Task description: Report how many lines in the items below contain the string "have", matching case exactly, and give only that number.

****************************************

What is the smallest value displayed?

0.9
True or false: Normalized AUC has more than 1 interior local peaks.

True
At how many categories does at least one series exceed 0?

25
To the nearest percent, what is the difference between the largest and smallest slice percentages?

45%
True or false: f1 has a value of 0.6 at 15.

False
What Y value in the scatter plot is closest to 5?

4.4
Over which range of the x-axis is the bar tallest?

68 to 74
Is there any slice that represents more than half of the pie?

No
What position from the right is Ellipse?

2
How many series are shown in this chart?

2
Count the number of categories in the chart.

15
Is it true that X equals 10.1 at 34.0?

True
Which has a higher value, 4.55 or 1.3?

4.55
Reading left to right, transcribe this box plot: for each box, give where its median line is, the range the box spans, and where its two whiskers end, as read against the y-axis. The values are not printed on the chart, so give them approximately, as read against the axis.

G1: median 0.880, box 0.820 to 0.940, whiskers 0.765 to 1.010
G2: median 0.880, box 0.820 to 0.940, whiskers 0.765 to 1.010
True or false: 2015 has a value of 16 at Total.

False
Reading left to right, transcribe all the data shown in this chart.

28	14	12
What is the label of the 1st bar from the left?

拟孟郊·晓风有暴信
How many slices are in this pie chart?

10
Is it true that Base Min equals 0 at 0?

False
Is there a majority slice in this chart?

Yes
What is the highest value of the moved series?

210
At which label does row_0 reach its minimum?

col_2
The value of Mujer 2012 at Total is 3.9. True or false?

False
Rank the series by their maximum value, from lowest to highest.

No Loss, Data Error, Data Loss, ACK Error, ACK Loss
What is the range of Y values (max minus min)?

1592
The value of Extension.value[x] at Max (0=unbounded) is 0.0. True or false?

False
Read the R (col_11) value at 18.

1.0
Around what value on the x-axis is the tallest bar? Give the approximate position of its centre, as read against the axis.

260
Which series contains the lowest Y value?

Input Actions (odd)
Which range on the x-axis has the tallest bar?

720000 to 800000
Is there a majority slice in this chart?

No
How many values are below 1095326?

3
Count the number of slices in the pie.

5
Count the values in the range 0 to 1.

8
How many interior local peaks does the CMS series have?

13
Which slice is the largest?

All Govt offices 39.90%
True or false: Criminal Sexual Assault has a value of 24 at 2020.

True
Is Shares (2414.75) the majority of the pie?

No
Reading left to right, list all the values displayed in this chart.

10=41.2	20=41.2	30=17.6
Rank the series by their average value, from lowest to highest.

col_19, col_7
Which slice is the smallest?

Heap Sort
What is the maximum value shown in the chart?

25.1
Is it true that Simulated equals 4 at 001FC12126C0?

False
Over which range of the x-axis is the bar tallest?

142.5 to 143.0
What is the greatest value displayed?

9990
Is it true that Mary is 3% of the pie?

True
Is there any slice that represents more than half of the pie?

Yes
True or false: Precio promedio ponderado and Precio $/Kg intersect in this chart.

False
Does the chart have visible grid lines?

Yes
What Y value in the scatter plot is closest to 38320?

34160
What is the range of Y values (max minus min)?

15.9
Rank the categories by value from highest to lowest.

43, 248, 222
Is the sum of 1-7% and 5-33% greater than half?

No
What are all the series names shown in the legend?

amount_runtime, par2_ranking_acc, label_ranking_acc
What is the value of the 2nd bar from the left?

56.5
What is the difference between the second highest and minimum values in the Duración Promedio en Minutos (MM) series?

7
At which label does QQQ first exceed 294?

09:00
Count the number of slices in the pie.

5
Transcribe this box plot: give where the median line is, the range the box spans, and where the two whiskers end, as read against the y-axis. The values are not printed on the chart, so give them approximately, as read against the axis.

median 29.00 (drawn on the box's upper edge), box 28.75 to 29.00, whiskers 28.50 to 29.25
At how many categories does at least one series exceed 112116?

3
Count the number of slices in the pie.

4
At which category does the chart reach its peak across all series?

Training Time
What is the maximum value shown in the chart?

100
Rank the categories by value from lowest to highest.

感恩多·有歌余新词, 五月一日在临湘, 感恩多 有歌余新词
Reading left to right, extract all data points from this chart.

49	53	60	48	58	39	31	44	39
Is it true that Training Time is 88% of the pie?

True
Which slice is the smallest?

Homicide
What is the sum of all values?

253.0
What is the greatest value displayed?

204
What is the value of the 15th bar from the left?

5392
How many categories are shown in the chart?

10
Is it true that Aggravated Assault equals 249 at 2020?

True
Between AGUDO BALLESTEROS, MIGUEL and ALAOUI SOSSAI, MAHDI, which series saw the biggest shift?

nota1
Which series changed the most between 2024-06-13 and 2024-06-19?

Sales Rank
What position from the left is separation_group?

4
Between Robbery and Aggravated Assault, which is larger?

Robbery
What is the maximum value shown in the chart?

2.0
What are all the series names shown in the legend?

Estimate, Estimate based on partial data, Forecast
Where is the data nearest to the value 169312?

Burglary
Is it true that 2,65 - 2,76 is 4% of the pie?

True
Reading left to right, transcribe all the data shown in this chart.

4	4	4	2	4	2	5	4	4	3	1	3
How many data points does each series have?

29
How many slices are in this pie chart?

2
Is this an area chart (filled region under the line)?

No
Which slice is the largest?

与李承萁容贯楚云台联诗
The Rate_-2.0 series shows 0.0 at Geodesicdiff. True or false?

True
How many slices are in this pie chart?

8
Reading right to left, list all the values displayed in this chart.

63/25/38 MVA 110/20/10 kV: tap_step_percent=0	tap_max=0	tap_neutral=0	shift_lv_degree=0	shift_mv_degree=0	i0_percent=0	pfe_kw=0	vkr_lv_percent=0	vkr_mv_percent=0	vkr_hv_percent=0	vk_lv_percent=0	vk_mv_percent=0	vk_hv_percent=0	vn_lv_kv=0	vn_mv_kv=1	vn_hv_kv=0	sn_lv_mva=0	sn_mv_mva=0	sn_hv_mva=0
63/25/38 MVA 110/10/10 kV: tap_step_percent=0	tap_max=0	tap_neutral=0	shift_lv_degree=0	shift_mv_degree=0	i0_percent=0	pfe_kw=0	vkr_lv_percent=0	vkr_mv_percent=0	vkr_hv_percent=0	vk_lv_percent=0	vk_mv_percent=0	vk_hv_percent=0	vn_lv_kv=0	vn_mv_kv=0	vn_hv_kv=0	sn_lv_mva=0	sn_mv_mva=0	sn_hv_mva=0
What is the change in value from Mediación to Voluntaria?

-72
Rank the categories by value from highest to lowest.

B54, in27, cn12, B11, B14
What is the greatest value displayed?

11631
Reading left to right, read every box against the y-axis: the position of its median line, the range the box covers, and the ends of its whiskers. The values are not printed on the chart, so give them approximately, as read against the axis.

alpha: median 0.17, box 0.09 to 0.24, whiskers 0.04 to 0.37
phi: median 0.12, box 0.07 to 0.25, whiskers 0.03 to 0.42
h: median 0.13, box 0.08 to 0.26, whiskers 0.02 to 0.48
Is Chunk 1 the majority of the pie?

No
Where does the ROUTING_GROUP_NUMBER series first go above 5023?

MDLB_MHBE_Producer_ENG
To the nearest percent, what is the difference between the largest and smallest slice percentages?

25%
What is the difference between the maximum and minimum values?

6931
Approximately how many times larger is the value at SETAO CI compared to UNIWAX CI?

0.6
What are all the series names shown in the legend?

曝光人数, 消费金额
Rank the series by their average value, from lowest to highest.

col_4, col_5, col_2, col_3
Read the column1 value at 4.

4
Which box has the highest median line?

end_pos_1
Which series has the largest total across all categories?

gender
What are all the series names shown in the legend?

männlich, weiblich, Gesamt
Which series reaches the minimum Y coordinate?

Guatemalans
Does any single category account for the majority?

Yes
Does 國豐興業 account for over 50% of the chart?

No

****************************************

Response to this task: 3